Visa and Mastercard are making a lot of noise for initiatives that adapt their existing technology for faster payments in the U.S., but the alternative payment provider Dwolla is moving just as aggressively.

Since speed is a given in any faster payments project, Dwolla is talking up features such as a merchant dashboard that displays transaction data in charts and graphs as a way to make its own offering more palatable.

In that regard, Dwolla may ultimately prove to be a step ahead of some of the larger networks as the faster payments landscape in the U.S. develops over the next year or two, said Tim Sloane, director of emerging technologies advisory services for Boston-based Mercator Advisory Group.

"Visa and Mastercard are trying to ride on top of the faster payments bandwagon, but if you look back at the evolution of Nacha and the ACH system, there are many different category codes and transaction types," Sloane said.

Many business use cases call for more details through different fields incorporated into a transaction so the "two ends of a payment not only do a faster payment, but they can coordinate the business process on both sides of that transaction," Sloane said.

Dwolla is emphasizing communication over the transaction, Sloane explained.

"Information that breaks out sub-accounts on orders or payments solves the problem of connecting a payment with a purchase order," Sloane said. "A business has to know what a payment is for, otherwise a customer would have to send a payment for each individual purchase order, which can be ridiculous."

The new interface is part of Dwolla's White Label API, which was designed to complement its FiSync protocol as a faster payment alternative to same-day Automated Clearing House transfers.

Earlier this week, Visa and Mastercard revealed they would power debit payments for Early Warning's clearXchange faster payments system.
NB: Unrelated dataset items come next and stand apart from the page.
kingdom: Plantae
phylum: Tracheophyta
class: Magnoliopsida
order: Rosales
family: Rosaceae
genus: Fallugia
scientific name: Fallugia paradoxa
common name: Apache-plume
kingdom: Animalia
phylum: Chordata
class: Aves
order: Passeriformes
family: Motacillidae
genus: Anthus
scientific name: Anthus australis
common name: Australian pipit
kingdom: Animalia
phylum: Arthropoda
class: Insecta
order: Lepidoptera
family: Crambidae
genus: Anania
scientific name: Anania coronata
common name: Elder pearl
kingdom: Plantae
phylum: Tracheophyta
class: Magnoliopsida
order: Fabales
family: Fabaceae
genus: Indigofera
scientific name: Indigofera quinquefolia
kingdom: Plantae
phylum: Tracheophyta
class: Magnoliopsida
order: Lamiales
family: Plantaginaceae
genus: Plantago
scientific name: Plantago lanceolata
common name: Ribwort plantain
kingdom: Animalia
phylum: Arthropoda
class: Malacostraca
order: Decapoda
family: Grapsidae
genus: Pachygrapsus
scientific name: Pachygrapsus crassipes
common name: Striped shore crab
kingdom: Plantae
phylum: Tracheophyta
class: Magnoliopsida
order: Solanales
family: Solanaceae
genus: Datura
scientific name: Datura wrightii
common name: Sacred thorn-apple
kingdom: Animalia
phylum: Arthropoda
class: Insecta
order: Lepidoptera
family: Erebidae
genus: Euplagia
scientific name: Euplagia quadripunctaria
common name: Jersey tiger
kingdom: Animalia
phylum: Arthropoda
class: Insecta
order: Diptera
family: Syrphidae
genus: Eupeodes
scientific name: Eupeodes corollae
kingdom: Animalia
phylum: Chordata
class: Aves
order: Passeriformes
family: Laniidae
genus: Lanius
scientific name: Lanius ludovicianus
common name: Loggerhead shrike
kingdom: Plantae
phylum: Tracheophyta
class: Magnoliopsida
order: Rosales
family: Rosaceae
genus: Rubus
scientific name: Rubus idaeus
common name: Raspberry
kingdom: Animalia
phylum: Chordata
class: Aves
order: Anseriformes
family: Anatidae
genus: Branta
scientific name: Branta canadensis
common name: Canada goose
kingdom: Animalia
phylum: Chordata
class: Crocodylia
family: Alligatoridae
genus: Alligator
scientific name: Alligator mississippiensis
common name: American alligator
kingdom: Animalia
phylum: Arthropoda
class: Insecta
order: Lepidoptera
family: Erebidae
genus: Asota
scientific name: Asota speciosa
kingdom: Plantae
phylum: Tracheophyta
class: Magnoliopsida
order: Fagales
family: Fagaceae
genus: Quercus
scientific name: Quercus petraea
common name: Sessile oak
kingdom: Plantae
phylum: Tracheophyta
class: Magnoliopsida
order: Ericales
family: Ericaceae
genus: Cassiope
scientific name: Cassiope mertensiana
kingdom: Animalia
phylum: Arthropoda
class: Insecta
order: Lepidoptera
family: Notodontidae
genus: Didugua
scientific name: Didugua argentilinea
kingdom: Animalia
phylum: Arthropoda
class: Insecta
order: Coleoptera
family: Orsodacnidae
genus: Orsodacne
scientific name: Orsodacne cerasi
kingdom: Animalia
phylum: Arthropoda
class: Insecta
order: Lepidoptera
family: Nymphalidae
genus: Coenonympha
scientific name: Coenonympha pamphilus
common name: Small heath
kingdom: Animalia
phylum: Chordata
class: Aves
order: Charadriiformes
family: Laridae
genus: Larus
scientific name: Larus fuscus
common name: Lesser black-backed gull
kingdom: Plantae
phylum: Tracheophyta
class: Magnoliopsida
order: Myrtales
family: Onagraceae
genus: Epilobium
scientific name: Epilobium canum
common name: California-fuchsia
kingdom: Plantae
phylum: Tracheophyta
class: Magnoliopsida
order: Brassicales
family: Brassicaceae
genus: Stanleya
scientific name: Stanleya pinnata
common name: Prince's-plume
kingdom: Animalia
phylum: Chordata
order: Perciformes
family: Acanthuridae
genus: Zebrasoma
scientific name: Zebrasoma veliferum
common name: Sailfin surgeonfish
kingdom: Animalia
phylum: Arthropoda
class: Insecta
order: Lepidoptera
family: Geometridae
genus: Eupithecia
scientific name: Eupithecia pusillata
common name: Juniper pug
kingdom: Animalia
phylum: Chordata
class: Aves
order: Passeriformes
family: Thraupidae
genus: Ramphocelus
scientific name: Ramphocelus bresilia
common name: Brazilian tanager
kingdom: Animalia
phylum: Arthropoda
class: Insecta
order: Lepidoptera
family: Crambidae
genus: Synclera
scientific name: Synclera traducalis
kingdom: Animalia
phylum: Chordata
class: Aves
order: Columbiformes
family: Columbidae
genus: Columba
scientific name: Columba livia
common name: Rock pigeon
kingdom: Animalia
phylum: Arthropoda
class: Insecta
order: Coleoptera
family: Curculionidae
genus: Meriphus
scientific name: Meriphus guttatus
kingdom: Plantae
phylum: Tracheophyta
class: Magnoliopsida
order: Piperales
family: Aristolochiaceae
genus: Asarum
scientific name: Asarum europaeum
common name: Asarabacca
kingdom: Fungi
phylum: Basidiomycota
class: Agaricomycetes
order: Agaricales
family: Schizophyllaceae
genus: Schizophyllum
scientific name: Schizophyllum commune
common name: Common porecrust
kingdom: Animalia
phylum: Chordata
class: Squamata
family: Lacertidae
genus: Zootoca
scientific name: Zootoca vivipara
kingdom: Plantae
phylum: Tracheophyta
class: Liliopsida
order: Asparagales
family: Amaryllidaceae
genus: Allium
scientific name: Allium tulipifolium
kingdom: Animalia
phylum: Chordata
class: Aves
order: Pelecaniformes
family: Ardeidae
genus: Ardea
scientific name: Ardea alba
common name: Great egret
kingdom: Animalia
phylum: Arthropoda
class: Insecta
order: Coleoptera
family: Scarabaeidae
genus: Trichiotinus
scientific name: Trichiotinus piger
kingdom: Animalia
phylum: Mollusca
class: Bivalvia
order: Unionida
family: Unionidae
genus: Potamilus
In Visa's case, the company is adapting technology it has used for the past 15 years in other regions.

Dwolla, which has had a seat at the Federal Reserve faster payments discussions for nearly three years, is looking at market needs in scenarios where merchants would want faster payments.

"With this, it is an interface for customer service, and a different way to interact with customers in a timely and efficient manner," said Dwolla spokesman Jordan Lampe.

This particular interface also eliminates the need for white label clients to build, maintain and scale their own dashboard, Lampe said.

By providing the new dashboard and charts, a business can logically expect to reduce inquiries to customers by 80% because they keep better track of key customer and transaction information and details, Lampe added.

Dwolla developed new sections of the API from feedback it received from 14 of its White Label partners, said James Eliason, Dwolla's project manager and lead on the new dashboard.

The dashboard is built to expand in the future with other functions that customers deem important for their businesses, Eliason added.